• _Direction_
Will you transcribe the entire passage below on the 1941 Buffalo spelling bee, word for word?

++++ Source ++++

In the spring of 1941, when I was in sixth grade, I was the spelling champion of Public School #30 in Buffalo, NY (which only went up to 6th grade), and I competed in the citywide Buffalo Spelling Bee. In those years the Buffalo contest was regularly won by girls from the Annunciation School, a parochial school built in 1928 and operated by the Sisters of St. Mary of Namur. It was closed in 1988. (I just learned these facts from Wikipedia.) The school was famous for its rote learning which, if nothing else, did produce good spellers.

In the competition, I was eliminated fairly early when I failed to spell regime (I was not into politics then). The first and second-place winners were girls from Annunciation. I comforted myself by noting that I was able to spell all the words introduced after I was eliminated, including one word missed by both the winners–synchronize–because I had encountered it in reading about aviation, my ruling passion of the time.

++++ Dataset ++++

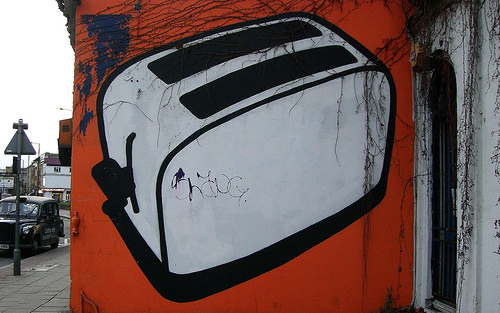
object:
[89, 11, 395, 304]
art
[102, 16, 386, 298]
painting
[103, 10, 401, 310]
wall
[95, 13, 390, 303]
toaster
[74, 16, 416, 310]
background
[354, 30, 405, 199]
vines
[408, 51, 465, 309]
window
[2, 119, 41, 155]
sign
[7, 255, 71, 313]
sidewalk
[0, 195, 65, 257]
car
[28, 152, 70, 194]
buildngs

++++

• _Final result_
In the spring of 1941, when I was in sixth grade, I was the spelling champion of Public School #30 in Buffalo, NY (which only went up to 6th grade), and I competed in the citywide Buffalo Spelling Bee. In those years the Buffalo contest was regularly won by girls from the Annunciation School, a parochial school built in 1928 and operated by the Sisters of St. Mary of Namur. It was closed in 1988. (I just learned these facts from Wikipedia.) The school was famous for its rote learning which, if nothing else, did produce good spellers.

In the competition, I was eliminated fairly early when I failed to spell regime (I was not into politics then). The first and second-place winners were girls from Annunciation. I comforted myself by noting that I was able to spell all the words introduced after I was eliminated, including one word missed by both the winners–synchronize–because I had encountered it in reading about aviation, my ruling passion of the time.